One of the things that frustrates me to no end about accusations of "scientism" and "physics envy" is that they are always hopelessly vague and wishy washy. What precisely do you have concerns about? It's rarely made explicit because in my opinion the critique is rarely carefully considered by those making it. Constrained optimization is occassionally cited specifically for censure. It's a convenient case because Samuelson explicitly mentioned thermodynamics in his early work on constrained optimization, which painted a bulls-eye on him for people who were more interested in painting him as a physics-envier than they were in good economic science.
Outside of that, few specific critiques of why a technique is appropriate or not are offered.

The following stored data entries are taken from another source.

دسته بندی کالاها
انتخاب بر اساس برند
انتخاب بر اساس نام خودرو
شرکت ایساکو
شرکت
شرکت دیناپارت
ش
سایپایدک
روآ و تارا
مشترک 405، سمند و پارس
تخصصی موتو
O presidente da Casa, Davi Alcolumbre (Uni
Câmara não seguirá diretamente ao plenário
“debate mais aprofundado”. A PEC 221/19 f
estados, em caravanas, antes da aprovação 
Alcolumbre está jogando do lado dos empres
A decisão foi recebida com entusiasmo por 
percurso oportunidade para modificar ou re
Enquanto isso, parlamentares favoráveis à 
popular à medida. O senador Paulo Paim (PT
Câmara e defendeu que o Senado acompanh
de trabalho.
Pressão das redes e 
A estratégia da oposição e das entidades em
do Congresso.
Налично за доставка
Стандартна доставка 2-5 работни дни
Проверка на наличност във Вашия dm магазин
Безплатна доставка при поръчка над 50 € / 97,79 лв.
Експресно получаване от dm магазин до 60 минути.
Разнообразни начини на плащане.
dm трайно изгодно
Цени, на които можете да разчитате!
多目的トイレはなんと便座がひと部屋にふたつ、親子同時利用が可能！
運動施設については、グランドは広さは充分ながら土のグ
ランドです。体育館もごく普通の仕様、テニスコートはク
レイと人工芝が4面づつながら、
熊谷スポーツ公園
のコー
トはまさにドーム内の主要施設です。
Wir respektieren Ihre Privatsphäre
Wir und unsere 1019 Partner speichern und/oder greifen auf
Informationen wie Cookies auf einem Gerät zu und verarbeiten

I thought of that this morning when I was looking at this new NBER working paper titled "Quantile Regression with Censoring and Endogeneity". This is precisely the sort of thing a lot of the "scientism/physics envy" people would talk about: fancy math for fancy math's sake according to them. That's really unfortunate. Here's a summary of what this paper does:
"In this paper, we develop a new censored quantile instrumental variable (CQIV) estimator and describe its properties and computation. The CQIV estimator combines Powell (1986) censored quantile regression (CQR) to deal semiparametrically with censoring, with a control variable approach to incorporate endogenous regressors. The CQIV estimator is obtained in two stages that are nonadditive in the unobservables. The first stage estimates a nonadditive model with infinite dimensional parameters for the control variable, such as a quantile or distribution regression model. The second stage estimates a nonadditive censored quantile regression model for the response variable of interest, including the estimated control variable to deal with endogeneity. For computation, we extend the algorithm for CQR developed by Chernozhukov and Hong (2002) to incorporate the estimation of the control variable. We give generic regularity conditions for asymptotic normality of the CQIV estimator and for the validity of resampling methods to approximate its asymptotic distribution. We verify these conditions for quantile and distribution regression estimation of the control variable. We illustrate the computation and applicability of the CQIV estimator with numerical examples and an empirical application on estimation of Engel curves for alcohol."

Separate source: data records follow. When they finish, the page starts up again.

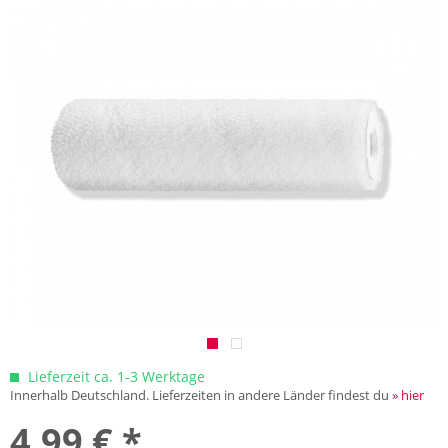
Lieferzeit ca. 1-3 Werktage
Innerhalb Deutschland. Lieferzeiten in andere Länder findest du
» hier
4,99 € *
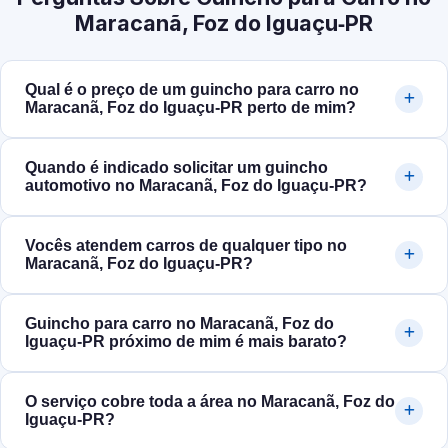
Maracanã, Foz do Iguaçu‑PR
Qual é o preço de um guincho para carro no
Maracanã, Foz do Iguaçu‑PR perto de mim?
Quando é indicado solicitar um guincho
automotivo no Maracanã, Foz do Iguaçu‑PR?
Vocês atendem carros de qualquer tipo no
Maracanã, Foz do Iguaçu‑PR?
Guincho para carro no Maracanã, Foz do
Iguaçu‑PR próximo de mim é mais barato?
O serviço cobre toda a área no Maracanã, Foz do
Iguaçu‑PR?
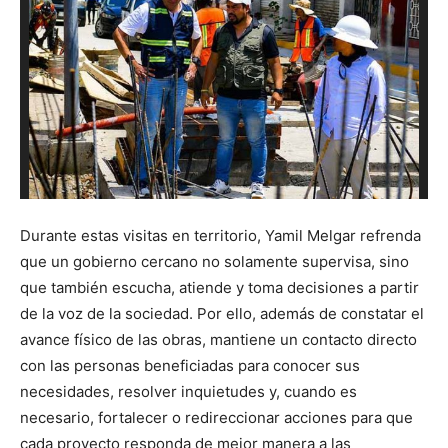
Y
Durante estas visitas en territorio, Yamil Melgar refrenda
que un gobierno cercano no solamente supervisa, sino
que también escucha, atiende y toma decisiones a partir
de la voz de la sociedad. Por ello, además de constatar el
avance físico de las obras, mantiene un contacto directo
con las personas beneficiadas para conocer sus
necesidades, resolver inquietudes y, cuando es
necesario, fortalecer o redireccionar acciones para que
cada proyecto responda de mejor manera a las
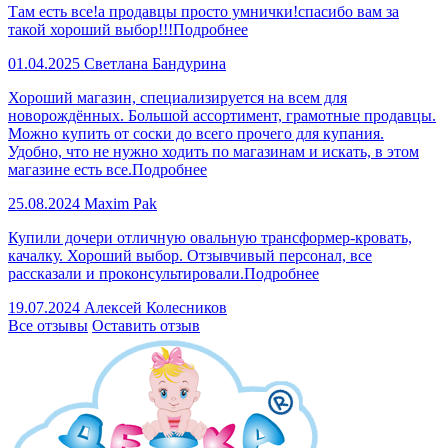
Там есть все!а продавцы просто умнички!спасибо вам за
такой хороший выбор!!!
Подробнее
01.04.2025
Светлана Бандурина
Хороший магазин, специализируется на всем для
новорождённых. Большой ассортимент, грамотные продавцы.
Можно купить от соски до всего прочего для купания.
Удобно, что не нужно ходить по магазинам и искать, в этом
магазине есть все.
Подробнее
25.08.2024
Maxim Pak
Купили дочери отличную овальную трансформер-кровать,
качалку. Хороший выбор. Отзывчивый персонал, все
рассказали и проконсультировали.
Подробнее
19.07.2024
Алексей Колесников
Все отзывы
Оставить отзыв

I wish they came out with this five years ago, because this actually sounds like a very useful technique. We could have made good use of this in an evaluation of child welfare reform that I helped perform for the Department of Health and Human Services a couple years back (the evaluation itself is still working its way through the DHHS bureaucracy, but background is available online and we've presented preliminary results). We used quantile regressions for the analysis, but one thing we didn't have was an IV version of a quantile regression. This would have helped tremendously because we were investigating a series of highly endogenous child welfare outcomes - but we did have a quasi-random treatment which would have worked with the CQIV presented here. Some of our variables were also censored because of institutional time constraints within the child welfare system. A quantile regression approach that deals with both censoring and endogeneity in such a clean way is great stuff.
The trouble is, if you open up that working paper you see a lot of math. I would have had to spend a fair amount of time sitting down and reading it very closely to understand the gist of it. Then I'd probably have to take the time of walking down the hall to Doug Wissoker's office - a senior econometrician here, whose door I knock on often - and humbly profess my remaining ignorance and ask him to help me. And then he'd have to sit and look at for a while to figure out what they were getting that. And then we'd also share what we eventually did with it in meticulous detail to our technical working group and then they'd make sure we were doing something reasonable. It would have been quite a process - but it would have considerably improved our understanding of how abused and neglected children fare in the child welfare system in this country. And that is a very good thing.
These are the sorts of papers, though, that often just get dismissed as "scientism" with no details on exactly what is wrong with investing the time to learn and use it. That bothers me a great deal.